Being Patient: Coral has asked, “My husband stays up most of the night while I’m sleeping. He sometimes falls, and he’s on blood thinners. He has vascular dementia. We’re having him use a pager and a walker. Is there a medication that will help and won’t increase fall risk?”
Snow: The challenge we have is any meds that are designed to help get somebody to sleep rarely keep them asleep, unless we suppress their balance system. Unfortunately, the same meds that help you not be alert, not be aware, and get into a deeper sleep state also affect balance.
You sleep in waves of motion. You don’t sleep in a solid state the whole night. You come in and out of a sleep pattern of different waves. If I suppress you, then when you go to get up, maybe to go to the bathroom, or you just want to roll over, unfortunately, your coordination is impaired and your understanding of gravity is impaired, and you’re slowed, so you’re more likely to have a fall and not still stay asleep. You can work with a physician to try some things. All of them have risks.
I’m a little worried, given your description, that the person may also have maybe a secondary dementia that’s not been noticed and is well known for not being noticed — Lewy body dementia, which makes people hyperalert and hard to sleep in about half of cases. For everybody who gets Lewy body, they have a hard time at nighttime if they’re up, and they have restless legs.
Being Patient: Deb is asking, “How do you help people with dementia when they don’t make sense talking?”

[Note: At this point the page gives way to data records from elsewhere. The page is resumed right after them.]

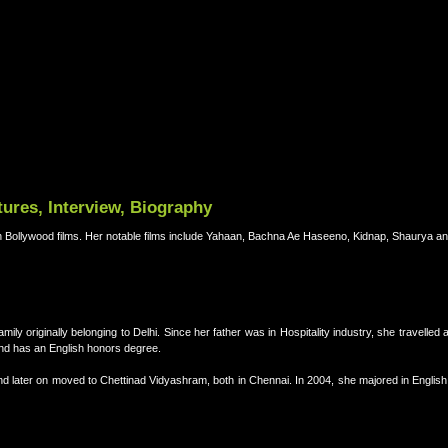
ures, Interview, Biography
n Bollywood films. Her notable films include Yahaan, Bachna Ae Haseeno, Kidnap, Shaurya a
ly originally belonging to Delhi. Since her father was in Hospitality industry, she travelled 
nd has an English honors degree.
d later on moved to Chettinad Vidyashram, both in Chennai. In 2004, she majored in English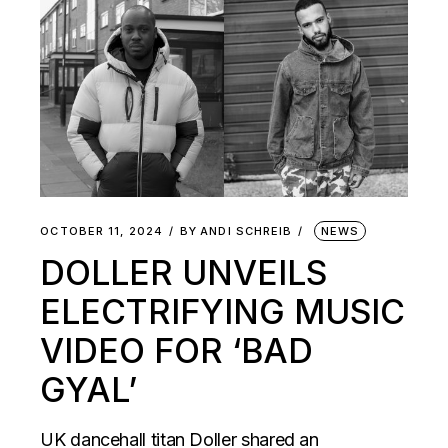
OCTOBER 11, 2024
BY
ANDI SCHREIB
NEWS
DOLLER UNVEILS
ELECTRIFYING MUSIC
VIDEO FOR ‘BAD
GYAL’
UK dancehall titan Doller shared an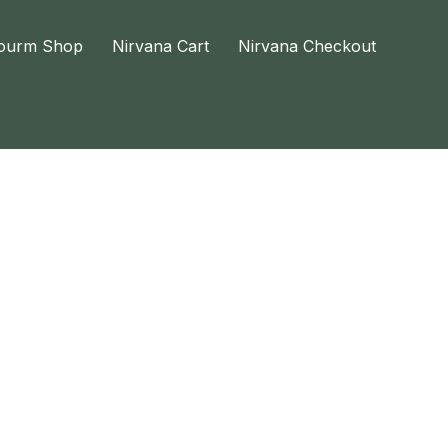
ourm Shop
Nirvana Cart
Nirvana Checkout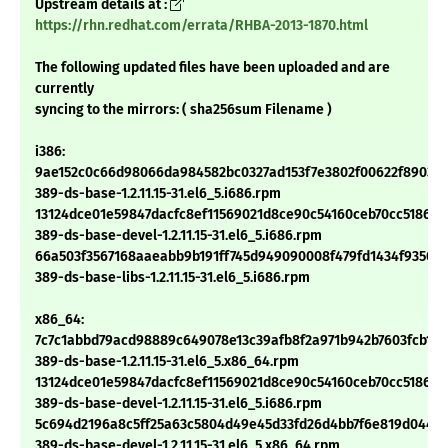
Upstream details at :
https://rhn.redhat.com/errata/RHBA-2013-1870.html
The following updated files have been uploaded and are
currently
syncing to the mirrors: ( sha256sum Filename )
i386:
9ae152c0c66d98066da984582bc0327ad153f7e3802f00622f89038
389-ds-base-1.2.11.15-31.el6_5.i686.rpm
13124dce01e59847dacfc8ef11569021d8ce90c54160ceb70cc5186d
389-ds-base-devel-1.2.11.15-31.el6_5.i686.rpm
66a503f3567168aaeabb9b191ff745d949090008f479fd1434f935089
389-ds-base-libs-1.2.11.15-31.el6_5.i686.rpm
x86_64:
7c7c1abbd79acd98889c649078e13c39afb8f2a971b942b7603fcb19b
389-ds-base-1.2.11.15-31.el6_5.x86_64.rpm
13124dce01e59847dacfc8ef11569021d8ce90c54160ceb70cc5186d
389-ds-base-devel-1.2.11.15-31.el6_5.i686.rpm
5c694d2196a8c5ff25a63c5804d49e45d33fd26d4bb7f6e819d044a0
389-ds-base-devel-1.2.11.15-31.el6_5.x86_64.rpm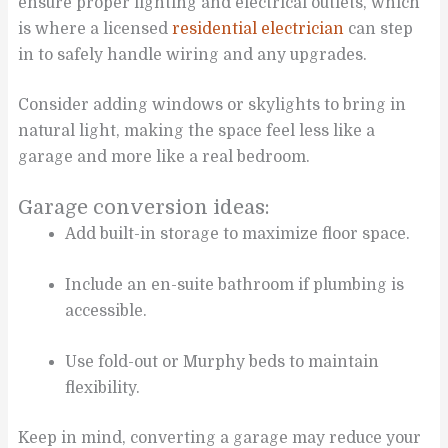
ensure proper lighting and electrical outlets, which
is where a licensed
residential electrician
can step
in to safely handle wiring and any upgrades.
Consider adding windows or skylights to bring in
natural light, making the space feel less like a
garage and more like a real bedroom.
Garage conversion ideas:
Add built-in storage to maximize floor space.
Include an en-suite bathroom if plumbing is
accessible.
Use fold-out or Murphy beds to maintain
flexibility.
Keep in mind, converting a garage may reduce your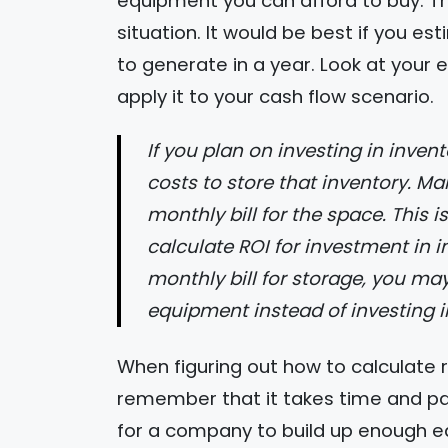
equipment you can afford to buy. Th
situation. It would be best if you 
to generate in a year. Look at your
apply it to your cash flow scenario.
If you plan on investing in inventory, you will need to find how much it
costs to store that inventory. M
monthly bill for the space. This 
calculate ROI for investment in i
monthly bill for storage, you may 
equipment instead of investing in
When figuring out how to calculate 
remember that it takes time and pati
for a company to build up enough equi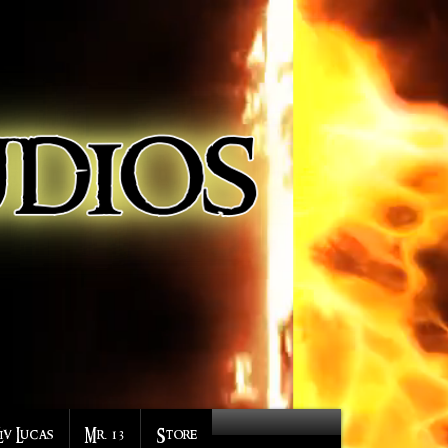
Liv Lucas
Mr. 13
Store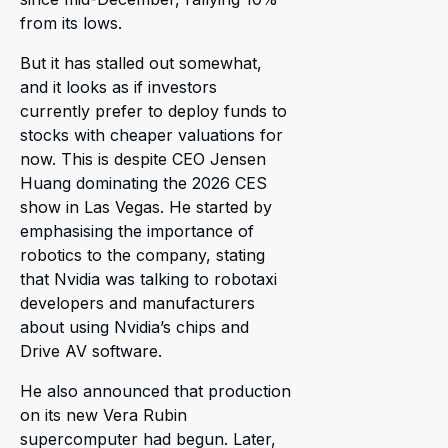
from its lows.
But it has stalled out somewhat,
and it looks as if investors
currently prefer to deploy funds to
stocks with cheaper valuations for
now. This is despite CEO Jensen
Huang dominating the 2026 CES
show in Las Vegas. He started by
emphasising the importance of
robotics to the company, stating
that Nvidia was talking to robotaxi
developers and manufacturers
about using Nvidia’s chips and
Drive AV software.
He also announced that production
on its new Vera Rubin
supercomputer had begun. Later,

Snow: I’m listening for sound, for rhythm. I’m looking for intensity. What I’m doing is substituting doing [actions] for talking, right? Because I want to know, can they get it if I show her this —
Being Patient: Because also, you’re again empowering the person to feel like they have value and capability, right? That’s very much the key to contentment. I think often what we do is we make mistakes feeling like the person doesn’t have the capability to feel value anymore when they do —
Snow: Or if I say, “Mom, I don’t understand what you’re saying. Say it again. Say it again.” If I can’t get it the first three times, pause. It’s time for a quick pause and go, “Okay. Language isn’t working for us.”
Being Patient: How about music?
Snow: For sure. You [play] a song, and then sometimes people can talk for a few seconds afterward. Sometimes I’ve had people actually say, “You know, I think I sang that when I was in college.” It’s like, wow. It comes out of the blue. But what happened is, they just integrated the circuit, and the circuit locked in, and that plug was right in there, and it was off cylinders, and then somebody pulled the plug. That’s the hard part for us — it comes and it goes. It’s hard for them too.